Can you explain what is the “service civique de réciprocité”?

The “service civique de réciprocité” program is an opportunity for young volunteers, students, people to come to France from all over the world (as is the case with me, I am this year’s reciprocity volunteer from India) to work on the communication, operation and development aspects of the given NGO (which in this case is International Impact). As the first reciprocity volunteer, I hope to be able to make a positive/long lasting impact that will pave the way for other volunteers to come and explore not only working, but also living in a different culture, engaging with a family, learning about the culture, ways of living, sharing meals, while also looking at the mission of service civique, which is to serve and make an impact/difference not only for French volunteers abroad but also volunteers to come to France and create connections/ partnerships between and among different NGOs and organizations across the map.

 

Sneha in her French FamilyWho are those people in the picture?

That is my wonderful host family. Hugues is a computer engineer in Paris and Aure-Elise was a volunteer with the NGO International Impact. They have three children, Mathieu (age 3), Thomas (age 4) and Elisabeth (age 6). We spend our time trying to read newspaper articles in French from “Courrier International”, last week we read about the “les gilets jaunes” or more commonly known as the yellow vest protests that are ongoing, and this week we are attempting to read about Brexit. We also share meals together, go on runs and walks, we went up to the church and ran by La Seine. This weekend I plan to prepare an Indian lunch for all of us to share together and to attempt to eat food with our hands.

 

During your mission, you will participate in the “Nuit de la solidarité” in Paris. Can you explain what it is about? What can be your value added?
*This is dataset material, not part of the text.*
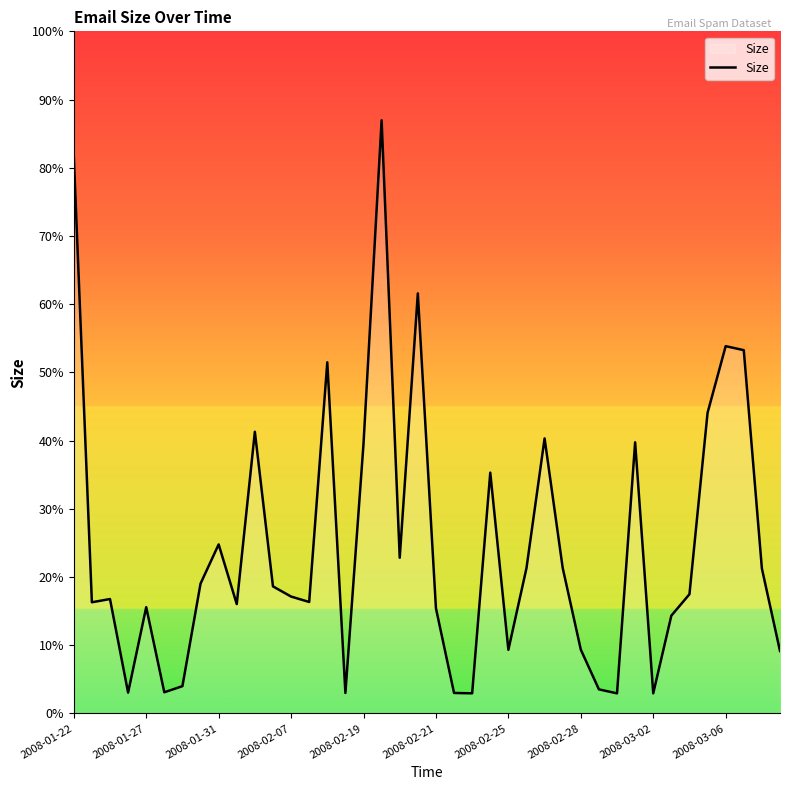

Does the chart display data point markers on the line(s)?

No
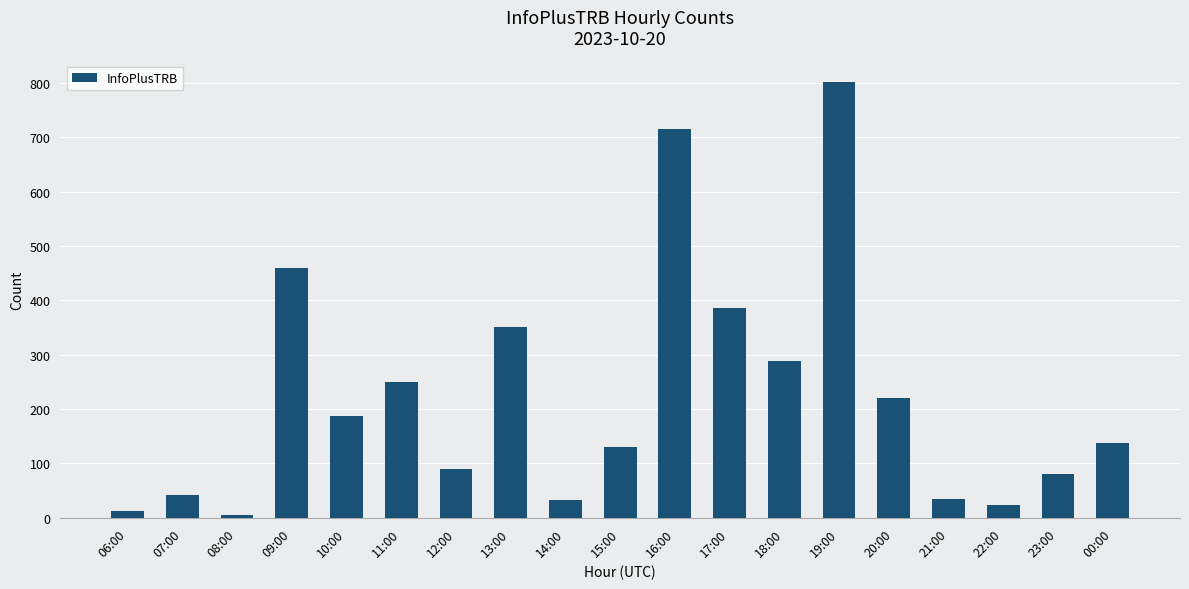

What is the label of the 8th bar from the left?

13:00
Coming from India, from a young age I have been exposed to different forms of rural and urban poverty. The two cities in which I grew up in have more than 80,000 homeless people who are victims of several forms of human rights violations. Be it sex trafficking, child abuse, begging, prostitution, they are not protected by the government and left to fight/fend for themselves with little or almost no protection. There are NGOs who try to work on up-liftment of their conditions, but there is a lot more work that needs to be done.

The “Nuit de la Solidarité” is a special night every winter in Paris. The city council organizes a count of the people sleeping outside. This is done by several volunteers. The objective is to know if the number is changing (3035 persons in 2018), who are categorized as weak persons. It is also a tool to develop awareness and actions. Getting to explore, interact and see the situation in Paris regarding homelessness, the effort put in by the state to address the problem as well as have a chance to interact with the homeless people in one of the languages that I speak (Bengali), would be interesting to say the least.